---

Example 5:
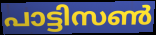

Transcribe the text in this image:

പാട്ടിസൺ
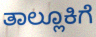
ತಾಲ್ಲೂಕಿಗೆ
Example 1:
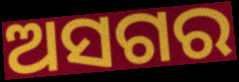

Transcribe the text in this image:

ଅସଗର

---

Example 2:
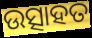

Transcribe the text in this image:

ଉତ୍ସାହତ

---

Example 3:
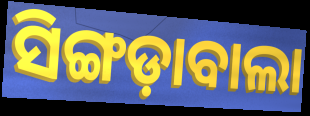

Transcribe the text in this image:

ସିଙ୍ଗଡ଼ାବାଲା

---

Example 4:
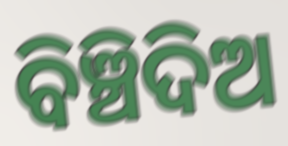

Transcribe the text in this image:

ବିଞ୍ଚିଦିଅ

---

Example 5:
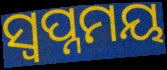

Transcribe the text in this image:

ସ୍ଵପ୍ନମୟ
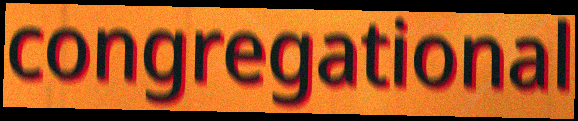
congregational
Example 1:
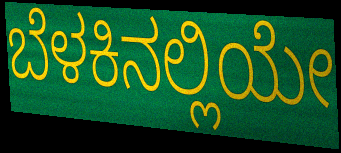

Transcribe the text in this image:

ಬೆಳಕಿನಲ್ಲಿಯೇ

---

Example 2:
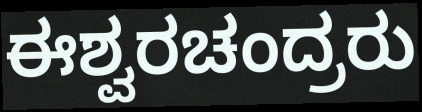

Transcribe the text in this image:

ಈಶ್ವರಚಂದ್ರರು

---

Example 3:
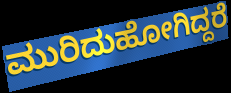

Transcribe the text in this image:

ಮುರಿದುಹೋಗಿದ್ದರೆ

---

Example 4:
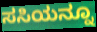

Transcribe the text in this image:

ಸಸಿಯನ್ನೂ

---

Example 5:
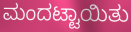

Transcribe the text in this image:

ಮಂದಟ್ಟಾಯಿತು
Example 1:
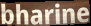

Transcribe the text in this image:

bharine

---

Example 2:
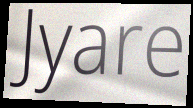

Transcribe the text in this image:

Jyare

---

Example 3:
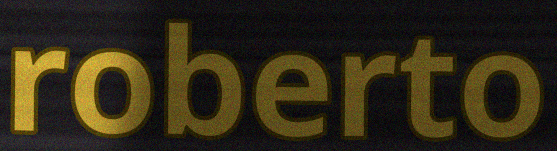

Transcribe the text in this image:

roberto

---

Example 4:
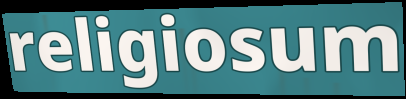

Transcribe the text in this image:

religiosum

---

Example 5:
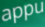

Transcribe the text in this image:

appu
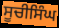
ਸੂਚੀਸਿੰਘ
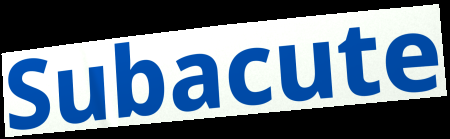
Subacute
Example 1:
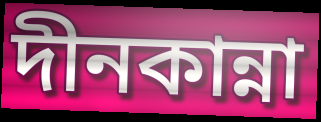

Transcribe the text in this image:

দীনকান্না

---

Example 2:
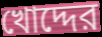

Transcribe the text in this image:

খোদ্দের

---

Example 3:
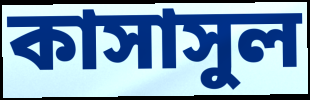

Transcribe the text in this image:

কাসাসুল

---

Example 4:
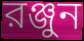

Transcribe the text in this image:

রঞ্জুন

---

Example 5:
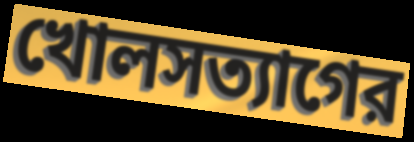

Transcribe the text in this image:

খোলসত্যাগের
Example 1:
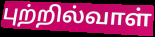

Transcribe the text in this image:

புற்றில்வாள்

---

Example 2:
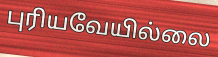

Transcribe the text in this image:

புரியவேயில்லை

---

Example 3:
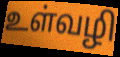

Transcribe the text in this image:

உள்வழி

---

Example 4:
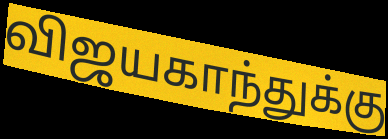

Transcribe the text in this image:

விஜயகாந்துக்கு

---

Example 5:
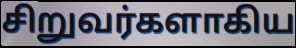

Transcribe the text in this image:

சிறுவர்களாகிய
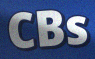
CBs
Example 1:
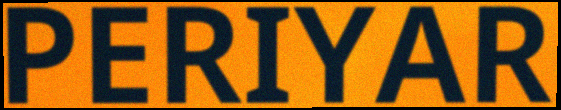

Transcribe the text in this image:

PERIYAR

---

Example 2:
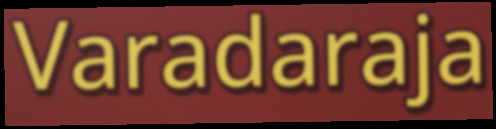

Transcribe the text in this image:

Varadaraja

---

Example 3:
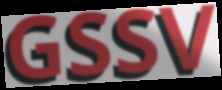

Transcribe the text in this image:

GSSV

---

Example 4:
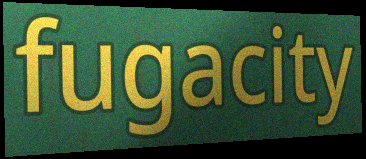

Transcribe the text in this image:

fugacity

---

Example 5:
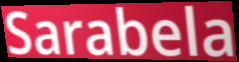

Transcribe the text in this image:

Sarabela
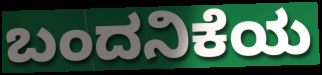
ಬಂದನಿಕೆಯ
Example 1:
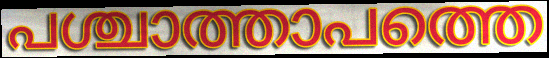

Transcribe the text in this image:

◆ What to work on ◆
In your copy, reproduce the data above exactly and skip every picture.

◆ Response area ◆
---

Example 5:

Transcribe the text in this image:

പാട്ടിസൺ
ತಾಲ್ಲೂಕಿಗೆ
Example 1:

Transcribe the text in this image:

ଅସଗର

---

Example 2:

Transcribe the text in this image:

ଉତ୍ସାହତ

---

Example 3:

Transcribe the text in this image:

ସିଙ୍ଗଡ଼ାବାଲା

---

Example 4:

Transcribe the text in this image:

ବିଞ୍ଚିଦିଅ

---

Example 5:

Transcribe the text in this image:

ସ୍ଵପ୍ନମୟ
congregational
Example 1:

Transcribe the text in this image:

ಬೆಳಕಿನಲ್ಲಿಯೇ

---

Example 2:

Transcribe the text in this image:

ಈಶ್ವರಚಂದ್ರರು

---

Example 3:

Transcribe the text in this image:

ಮುರಿದುಹೋಗಿದ್ದರೆ

---

Example 4:

Transcribe the text in this image:

ಸಸಿಯನ್ನೂ

---

Example 5:

Transcribe the text in this image:

ಮಂದಟ್ಟಾಯಿತು
Example 1:

Transcribe the text in this image:

bharine

---

Example 2:

Transcribe the text in this image:

Jyare

---

Example 3:

Transcribe the text in this image:

roberto

---

Example 4:

Transcribe the text in this image:

religiosum

---

Example 5:

Transcribe the text in this image:

appu
ਸੂਚੀਸਿੰਘ
Subacute
Example 1:

Transcribe the text in this image:

দীনকান্না

---

Example 2:

Transcribe the text in this image:

খোদ্দের

---

Example 3:

Transcribe the text in this image:

কাসাসুল

---

Example 4:

Transcribe the text in this image:

রঞ্জুন

---

Example 5:

Transcribe the text in this image:

খোলসত্যাগের
Example 1:

Transcribe the text in this image:

புற்றில்வாள்

---

Example 2:

Transcribe the text in this image:

புரியவேயில்லை

---

Example 3:

Transcribe the text in this image:

உள்வழி

---

Example 4:

Transcribe the text in this image:

விஜயகாந்துக்கு

---

Example 5:

Transcribe the text in this image:

சிறுவர்களாகிய
CBs
Example 1:

Transcribe the text in this image:

PERIYAR

---

Example 2:

Transcribe the text in this image:

Varadaraja

---

Example 3:

Transcribe the text in this image:

GSSV

---

Example 4:

Transcribe the text in this image:

fugacity

---

Example 5:

Transcribe the text in this image:

Sarabela
ಬಂದನಿಕೆಯ
Example 1:

Transcribe the text in this image:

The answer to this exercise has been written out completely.